L’année 2025 restera comme un tournant majeur dans l’histoire économique du Burkina Faso. Portée par une vision affirmée de souveraineté nationale, l’action publique s’est traduite par une accélération sans précédent de la transformation locale des matières premières, des réformes financières structurantes et l’émergence de nouveaux pôles industriels. Une dynamique qui redessine en profondeur la trajectoire de développement du pays.
Une offensive industrielle pour transformer plutôt qu’importer
Sous l’impulsion du Chef de l’État, le Capitaine Ibrahim Traoré, le paysage industriel burkinabè a connu en 2025 une mutation significative. À Bobo-Dioulasso, le complexe Agroserv Industrie, fruit d’un investissement de 11 milliards de FCFA, transforme désormais 160 tonnes de maïs par jour, contribuant à la valorisation locale des céréales.
Toujours dans l’Ouest, l’usine Burkina Cajou affiche une capacité annuelle de 150 000 tonnes de noix d’anacarde, générant près de 1 700 emplois directs, et positionnant le pays comme un acteur crédible de la transformation de l’anacarde en Afrique de l’Ouest.
Le secteur céréalier s’est renforcé avec l’inauguration de la minoterie Moulin Double Star (M2S) à Saaba, capable de produire 220 tonnes de farine de blé par jour, réduisant ainsi la dépendance aux importations. À Komsilga, la SN-BRAFASO, réhabilitée pour 17 milliards de FCFA, illustre la volonté des autorités de relancer les unités industrielles stratégiques en difficulté.
Par ailleurs, la création de la société d’État Faso Kosam marque une étape décisive dans la structuration de la filière lait, avec l’ambition de couvrir 50 % des besoins nationaux à l’horizon de cinq ans.
Une révolution financière et numérique en marche
Le secteur financier a également connu d’importantes évolutions. Le groupe Vista Group Holding a finalisé l’acquisition majoritaire de Société Générale Burkina Faso, consolidant sa position sur le marché bancaire national. Dans le secteur des assurances, la fusion ayant donné naissance à SanlamAllianz Burkina Faso, ainsi que le lancement de Vista Assurance Burkina en juin 2025, ont renforcé la concurrence et l’offre de services.
Sur le plan technologique, le lancement de la plateforme nationale de paiement Faso ARZEKA vise à sécuriser le recouvrement des ressources publiques et à promouvoir l’inclusion financière. À l’échelle régionale, la BCEAO a déployé la plateforme PI-SPI, permettant des paiements instantanés et interopérables 24h/24 dans l’espace UEMOA.
Dans une dynamique confédérale, l’Alliance des États du Sahel (AES) a franchi une étape historique avec l’inauguration, le 23 décembre 2025, de la Banque Confédérale pour l’Investissement et le Développement (BCID-AES), dotée d’un capital initial de 500 milliards de FCFA.
Réformes structurelles et regain de crédibilité internationale
Sur le plan institutionnel, le Burkina Faso a renforcé sa crédibilité financière internationale en sortant de la liste grise du GAFI en octobre 2025, un signal fort adressé aux investisseurs.
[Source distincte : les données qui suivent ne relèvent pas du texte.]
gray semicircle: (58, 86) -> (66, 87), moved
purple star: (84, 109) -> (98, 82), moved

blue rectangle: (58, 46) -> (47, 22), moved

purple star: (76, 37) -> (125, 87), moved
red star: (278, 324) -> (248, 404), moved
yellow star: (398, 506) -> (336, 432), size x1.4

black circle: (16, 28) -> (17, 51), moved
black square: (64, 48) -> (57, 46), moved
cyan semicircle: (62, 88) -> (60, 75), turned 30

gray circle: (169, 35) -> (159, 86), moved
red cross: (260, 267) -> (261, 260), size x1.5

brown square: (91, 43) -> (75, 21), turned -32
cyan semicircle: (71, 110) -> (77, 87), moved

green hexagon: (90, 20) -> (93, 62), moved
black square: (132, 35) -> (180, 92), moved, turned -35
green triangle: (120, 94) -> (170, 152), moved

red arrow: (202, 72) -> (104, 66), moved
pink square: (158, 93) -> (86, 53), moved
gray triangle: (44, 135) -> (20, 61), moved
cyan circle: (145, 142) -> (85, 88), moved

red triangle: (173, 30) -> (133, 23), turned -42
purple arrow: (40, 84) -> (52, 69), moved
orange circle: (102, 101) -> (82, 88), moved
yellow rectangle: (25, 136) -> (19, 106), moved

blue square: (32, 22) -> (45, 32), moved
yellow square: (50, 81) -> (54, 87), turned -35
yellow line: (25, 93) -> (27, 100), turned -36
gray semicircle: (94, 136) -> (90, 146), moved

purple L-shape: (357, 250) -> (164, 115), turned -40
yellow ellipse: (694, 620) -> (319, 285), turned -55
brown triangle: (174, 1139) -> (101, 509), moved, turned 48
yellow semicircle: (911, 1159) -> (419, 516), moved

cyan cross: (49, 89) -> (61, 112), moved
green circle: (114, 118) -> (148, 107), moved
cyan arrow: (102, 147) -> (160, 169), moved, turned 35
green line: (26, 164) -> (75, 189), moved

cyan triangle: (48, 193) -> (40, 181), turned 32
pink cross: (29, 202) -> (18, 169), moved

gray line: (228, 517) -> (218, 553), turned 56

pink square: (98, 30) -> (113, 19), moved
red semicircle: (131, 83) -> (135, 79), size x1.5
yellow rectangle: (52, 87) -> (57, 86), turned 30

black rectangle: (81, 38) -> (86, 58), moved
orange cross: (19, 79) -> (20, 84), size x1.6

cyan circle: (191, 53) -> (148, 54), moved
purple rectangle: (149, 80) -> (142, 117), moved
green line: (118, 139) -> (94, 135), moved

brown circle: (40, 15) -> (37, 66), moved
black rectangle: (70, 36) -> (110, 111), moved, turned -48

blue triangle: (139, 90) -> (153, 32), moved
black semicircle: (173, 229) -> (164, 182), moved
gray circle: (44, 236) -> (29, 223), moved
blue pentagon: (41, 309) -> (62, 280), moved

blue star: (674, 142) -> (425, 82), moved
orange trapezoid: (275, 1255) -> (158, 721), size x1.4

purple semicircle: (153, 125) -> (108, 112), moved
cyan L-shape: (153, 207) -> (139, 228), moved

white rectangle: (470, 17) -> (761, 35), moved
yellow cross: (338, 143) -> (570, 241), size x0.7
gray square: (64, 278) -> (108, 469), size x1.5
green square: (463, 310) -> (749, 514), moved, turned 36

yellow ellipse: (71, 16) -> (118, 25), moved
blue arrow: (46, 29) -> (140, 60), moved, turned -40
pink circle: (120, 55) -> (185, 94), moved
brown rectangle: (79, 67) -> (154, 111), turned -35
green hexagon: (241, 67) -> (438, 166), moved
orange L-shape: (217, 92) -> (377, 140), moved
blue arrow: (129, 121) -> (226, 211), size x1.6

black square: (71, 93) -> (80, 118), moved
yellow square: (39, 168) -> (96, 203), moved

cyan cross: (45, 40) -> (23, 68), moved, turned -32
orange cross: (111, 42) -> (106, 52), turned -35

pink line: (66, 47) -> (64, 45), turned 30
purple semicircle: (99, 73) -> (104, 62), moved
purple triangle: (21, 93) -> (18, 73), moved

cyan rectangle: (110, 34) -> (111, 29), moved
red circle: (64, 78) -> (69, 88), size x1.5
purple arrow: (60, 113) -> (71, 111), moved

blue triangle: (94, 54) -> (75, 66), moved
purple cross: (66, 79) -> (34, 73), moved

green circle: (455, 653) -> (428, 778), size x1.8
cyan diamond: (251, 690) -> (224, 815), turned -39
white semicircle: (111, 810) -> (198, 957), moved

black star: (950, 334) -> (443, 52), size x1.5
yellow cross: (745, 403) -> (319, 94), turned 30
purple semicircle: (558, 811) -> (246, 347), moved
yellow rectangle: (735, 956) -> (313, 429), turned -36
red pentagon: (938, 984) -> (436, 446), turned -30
En décembre, une loi qualifiée d’historique a été adoptée, imposant aux 828 grandes entreprises opérant dans le pays de construire leur siège social sur le territoire national, afin d’ancrer durablement la création de richesse au niveau local.
Le commerce extérieur affiche également des signaux encourageants. Si les chiffres définitifs de 2025 sont attendus, l’élan de 2024 avait déjà permis à la balance commerciale de repasser dans le vert avec un excédent de 178,6 milliards de FCFA, porté essentiellement par l’or, qui représente 78,6 % des exportations.
Pour stabiliser le marché intérieur, l’État a créé Faso Yaar, une société publique dédiée à l’approvisionnement en produits de grande consommation, tandis que le marché de Sankariaré à Ouagadougou a été modernisé pour plus de 2 milliards de FCFA.
Une économie en reconstruction stratégique
En 2025, l’économie burkinabè apparaît comme un organisme en pleine croissance, renforçant ses fondations industrielles tout en modernisant ses outils financiers et numériques. Une trajectoire assumée vers l’autonomie économique, la création d’emplois et la valorisation des ressources nationales, malgré un contexte régional et sécuritaire toujours exigeant.